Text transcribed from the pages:

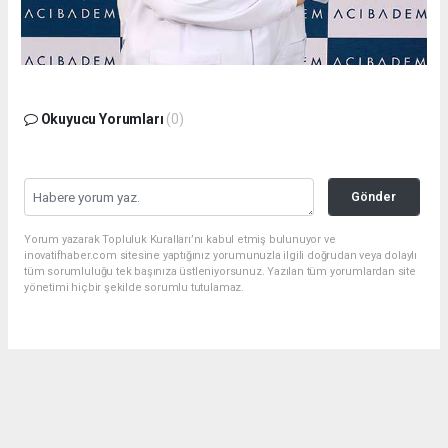
Okuyucu Yorumları
(0)
Gönder
Yorum yazarak Topluluk Kuralları’nı kabul etmiş bulunuyor ve
inovatifhaber.com sitesine yaptığınız yorumunuzla ilgili doğrudan veya dolaylı
tüm sorumluluğu tek başınıza üstleniyorsunuz. Yazılan tüm yorumlardan site
yönetimi hiçbir şekilde sorumlu tutulamaz.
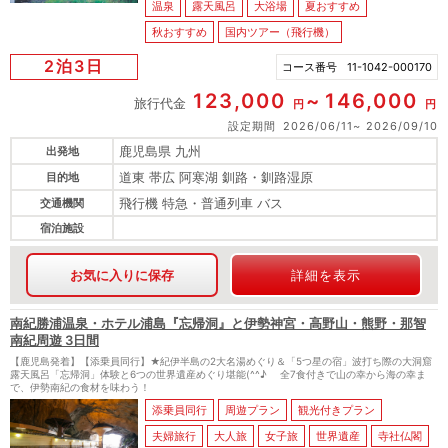
温泉
露天風呂
大浴場
夏おすすめ
秋おすすめ
国内ツアー（飛行機）
2泊3日
コース番号
11-1042-000170
123,000
146,000
旅行代金
円
円
設定期間
2026/06/11
2026/09/10
鹿児島県 九州
出発地
道東 帯広 阿寒湖 釧路・釧路湿原
目的地
飛行機 特急・普通列車 バス
交通機関
宿泊施設
お気に入りに保存
詳細を表示
南紀勝浦温泉・ホテル浦島『忘帰洞』と伊勢神宮・高野山・熊野・那智
南紀周遊 3日間
【鹿児島発着】【添乗員同行】★紀伊半島の2大名湯めぐり＆「5つ星の宿」波打ち際の大洞窟
露天風呂「忘帰洞」体験と6つの世界遺産めぐり堪能(^^♪ 全7食付きで山の幸から海の幸ま
で、伊勢南紀の食材を味わう！
添乗員同行
周遊プラン
観光付きプラン
夫婦旅行
大人旅
女子旅
世界遺産
寺社仏閣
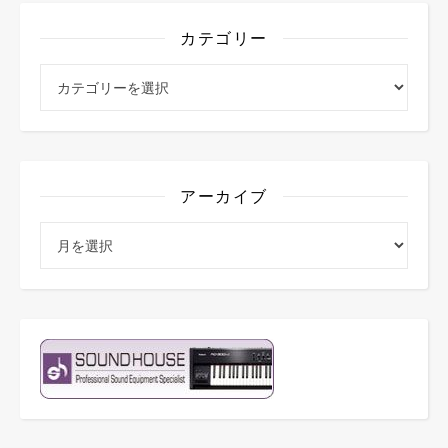
カテゴリー
カテゴリー
アーカイブ
アーカイブ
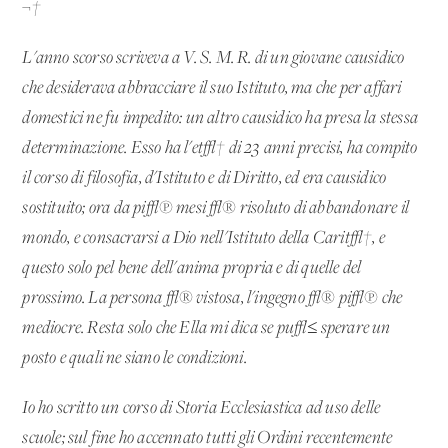
¬†
L'anno scorso scriveva a V. S. M. R. di un giovane causidico
che desiderava abbracciare il suo Istituto, ma che per affari
domestici ne fu impedito: un altro causidico ha presa la stessa
determinazione. Esso ha l'et√† di 23 anni precisi, ha compito
il corso di filosofia, d'Istituto e di Diritto, ed era causidico
sostituito; ora da pi√π mesi √® risoluto di abbandonare il
mondo, e consacrarsi a Dio nell'Istituto della Carit√†, e
questo solo pel bene dell'anima propria e di quelle del
prossimo. La persona √® vistosa, l'ingegno √® pi√π che
mediocre. Resta solo che Ella mi dica se pu√≤ sperare un
posto e quali ne siano le condizioni.
Io ho scritto un corso di Storia Ecclesiastica ad uso delle
scuole; sul fine ho accennato tutti gli Ordini recentemente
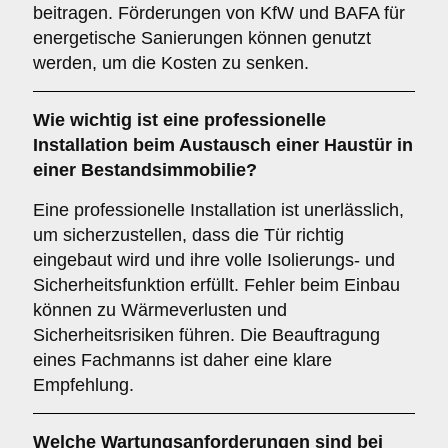
beitragen. Förderungen von KfW und BAFA für
energetische Sanierungen können genutzt
werden, um die Kosten zu senken.
Wie wichtig ist eine
professionelle
Installation
beim Austausch einer Haustür in
einer Bestandsimmobilie?
Eine professionelle Installation ist unerlässlich,
um sicherzustellen, dass die Tür richtig
eingebaut wird und ihre volle Isolierungs- und
Sicherheitsfunktion erfüllt. Fehler beim Einbau
können zu Wärmeverlusten und
Sicherheitsrisiken führen. Die Beauftragung
eines Fachmanns ist daher eine klare
Empfehlung.
Welche
Wartungsanforderungen
sind bei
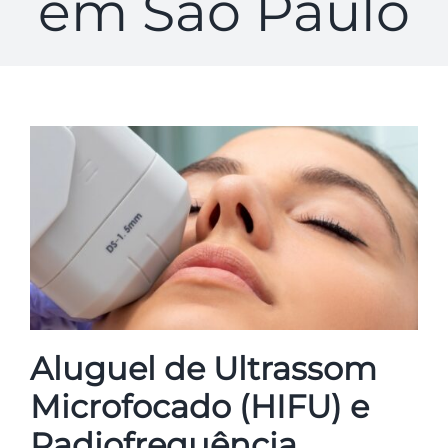
em São Paulo
Aluguel de Ultrassom
Microfocado (HIFU) e
Radiofrequência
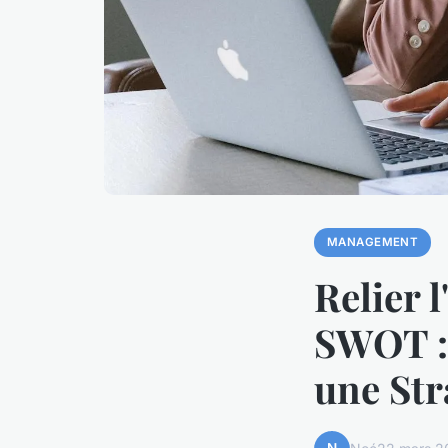
MANAGEMENT
Relier l
SWOT :
une Str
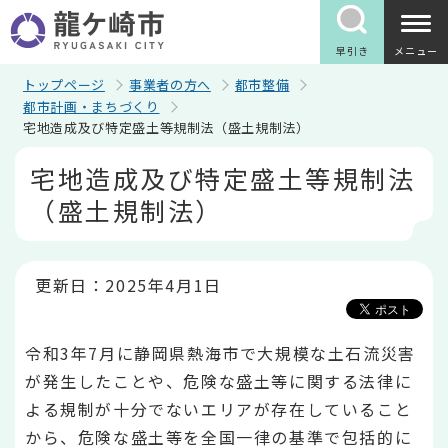
こ
の
ペ
早引き
メニュー
ー
ジ
トップページ
事業者の方へ
都市整備
の
都市計画・まちづくり
先
宅地造成及び特定盛土等規制法（盛土規制法）
頭
で
本
宅地造成及び特定盛土等規制法
す
文
こ
（盛土規制法）
こ
か
ら
更新日：2025年4月1日
令和3年7月に静岡県熱海市で大規模な土石流災害
が発生したことや、危険な盛土等に関する法律に
よる規制が十分でないエリアが存在していること
から、危険な盛土等を全国一律の基準で包括的に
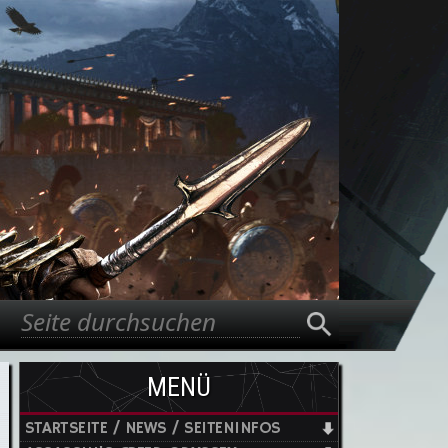
Suche
Suchformular
MENÜ
STARTSEITE / NEWS / SEITENINFOS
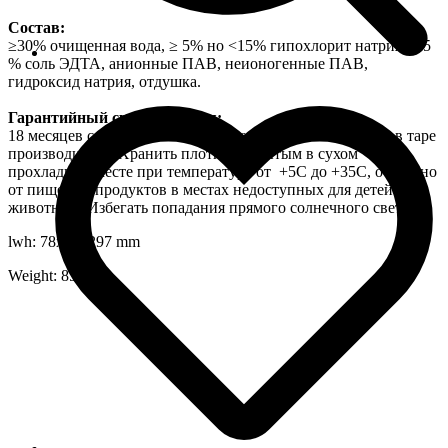
Состав:
≥30% очищенная вода, ≥ 5% но <15% гипохлорит натрия, < 5
% соль ЭДТА, анионные ПАВ, неионогенные ПАВ,
гидроксид натрия, отдушка.
Гарантийный срок хранения:
18 месяцев со дня изготовления на заводе-изготовителе в таре
производителя. Хранить плотно закрытым в сухом
прохладном месте при температуре от +5С до +35С, отдельно
от пищевых продуктов в местах недоступных для детей и
животных. Избегать попадания прямого солнечного света.
lwh: 78x60x297 mm
Weight: 851 g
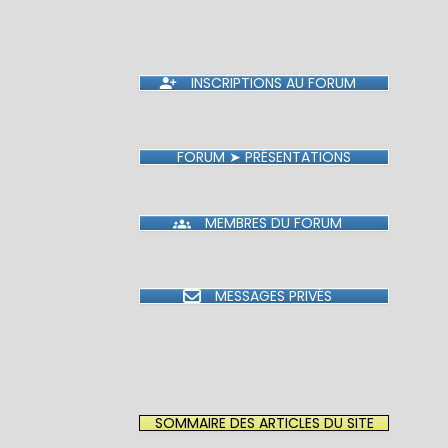
INSCRIPTIONS AU FORUM
FORUM ➤ PRÉSENTATIONS
MEMBRES DU FORUM
MESSAGES PRIVÉS
SOMMAIRE DES ARTICLES DU SITE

# PROBLEM TO WORK ON
Recast the records as a numbered list of lines, starting at the beginning of the records and going on through the line containing "scuole; sul fine". Omit blank lines and the pictures.

# SOLUTION FOR THIS PROBLEM
1. Okuyucu Yorumları
2. (0)
3. Gönder
4. Yorum yazarak Topluluk Kuralları’nı kabul etmiş bulunuyor ve
5. inovatifhaber.com sitesine yaptığınız yorumunuzla ilgili doğrudan veya dolaylı
6. tüm sorumluluğu tek başınıza üstleniyorsunuz. Yazılan tüm yorumlardan site
7. yönetimi hiçbir şekilde sorumlu tutulamaz.
8. 温泉
9. 露天風呂
10. 大浴場
11. 夏おすすめ
12. 秋おすすめ
13. 国内ツアー（飛行機）
14. 2泊3日
15. コース番号
16. 11-1042-000170
17. 123,000
18. 146,000
19. 旅行代金
20. 円
21. 円
22. 設定期間
23. 2026/06/11
24. 2026/09/10
25. 鹿児島県 九州
26. 出発地
27. 道東 帯広 阿寒湖 釧路・釧路湿原
28. 目的地
29. 飛行機 特急・普通列車 バス
30. 交通機関
31. 宿泊施設
32. お気に入りに保存
33. 詳細を表示
34. 南紀勝浦温泉・ホテル浦島『忘帰洞』と伊勢神宮・高野山・熊野・那智
35. 南紀周遊 3日間
36. 【鹿児島発着】【添乗員同行】★紀伊半島の2大名湯めぐり＆「5つ星の宿」波打ち際の大洞窟
37. 露天風呂「忘帰洞」体験と6つの世界遺産めぐり堪能(^^♪ 全7食付きで山の幸から海の幸ま
38. で、伊勢南紀の食材を味わう！
39. 添乗員同行
40. 周遊プラン
41. 観光付きプラン
42. 夫婦旅行
43. 大人旅
44. 女子旅
45. 世界遺産
46. 寺社仏閣
47. カテゴリー
48. カテゴリー
49. アーカイブ
50. アーカイブ
51. ¬†
52. L'anno scorso scriveva a V. S. M. R. di un giovane causidico
53. che desiderava abbracciare il suo Istituto, ma che per affari
54. domestici ne fu impedito: un altro causidico ha presa la stessa
55. determinazione. Esso ha l'et√† di 23 anni precisi, ha compito
56. il corso di filosofia, d'Istituto e di Diritto, ed era causidico
57. sostituito; ora da pi√π mesi √® risoluto di abbandonare il
58. mondo, e consacrarsi a Dio nell'Istituto della Carit√†, e
59. questo solo pel bene dell'anima propria e di quelle del
60. prossimo. La persona √® vistosa, l'ingegno √® pi√π che
61. mediocre. Resta solo che Ella mi dica se pu√≤ sperare un
62. posto e quali ne siano le condizioni.
63. Io ho scritto un corso di Storia Ecclesiastica ad uso delle
64. scuole; sul fine ho accennato tutti gli Ordini recentemente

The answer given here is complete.